Hay al menos dos disparates en torno a Muface. El primero es que Muface exista. El segundo es la forma en que puede dejar de existir. Uno de los logros de la ley de sanidad de 1986 fue la creación de un Sistema Nacional de Salud que terminaba con una amalgama de mutualidades paralelas. Muface, que se fundó en 1975, permanece como un residuo histórico, como el concierto vasco y el tuátara, un reptil neozelandés que se suele calificar de fósil viviente. Se basaba en la idea de que el Estado podía negociar mejores condiciones; nació cuando la asistencia sanitaria se pagaba con cuotas de seguridad social y no con impuestos. Es claramente injusto: un privilegio y un contrasentido, que en sus momentos más dadaístas presenta a funcionarios aterrados ante la idea de ser atendidos en el sector público como los demás. (Una alternativa sería recurrir a un seguro privado, que pagarían de su bolsillo, como el resto de los ciudadanos.)
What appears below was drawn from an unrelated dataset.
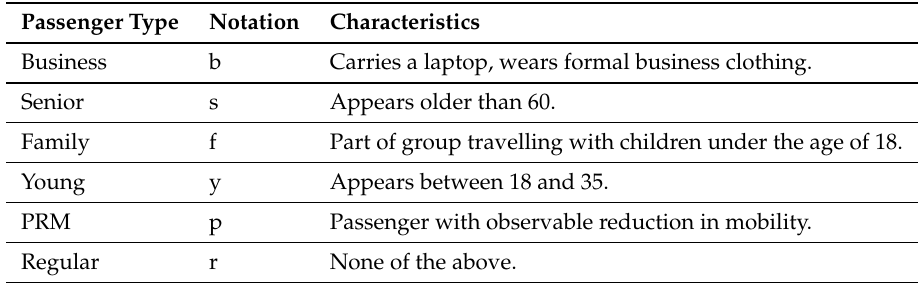
Table 3. The different passenger types as used in this work, and the observable characteristics based on which they were classified.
Lo peor de la situación actual, que ha abierto un conflicto entre los dos socios del Gobierno, es la falta de previsión. No se ha hecho, por ejemplo, explicando en una renovación del convenio que el modelo cambiaría en dos, tres o cinco años, con un plan de adquisición de hospitales y traspaso de personal, o con el diseño de un sistema de desgravaciones fiscales. Tampoco se ha buscado un acuerdo con las comunidades autónomas, que son las que gestionan la sanidad: ¿para qué, si en la mayoría de ellas el Gobierno autonómico no está en manos de las fuerzas que componen el Gobierno central? La chapuza no sorprende si tenemos en cuenta de dónde viene: de la coherencia del partido que fundó Íñigo Errejón, de la fiabilidad de una ministra que permaneció en su cargo tras exigir la dimisión de un rival político por cobrar unas ayudas que ella también recibía y de la honestidad intelectual de un secretario de Estado que intentó colar en un tuit un gráfico sobre Estados Unidos como si se refiriese a España. El resultado sería que un millón y medio de beneficiarios de Muface pasarían a una sanidad pública sobrecargada, con un reparto desigual: Madrid, con un 14,5% de la población, tiene el 16% de usuarios; Andalucía, con el 17,8%, tiene el 21,3%. Entre esas dos y la Comunidad Valenciana representan el 47% de los beneficiarios.
Un buen sistema público de salud no es solo una de las bases del Estado de bienestar: es una conquista de la civilización. El nuestro es valioso y admirable, y debemos preservarlo y mejorarlo en circunstancias económicas y demográficas complejas. La base de cualquier intervención sobre él es la misma que en la medicina: lo primero es no hacer daño.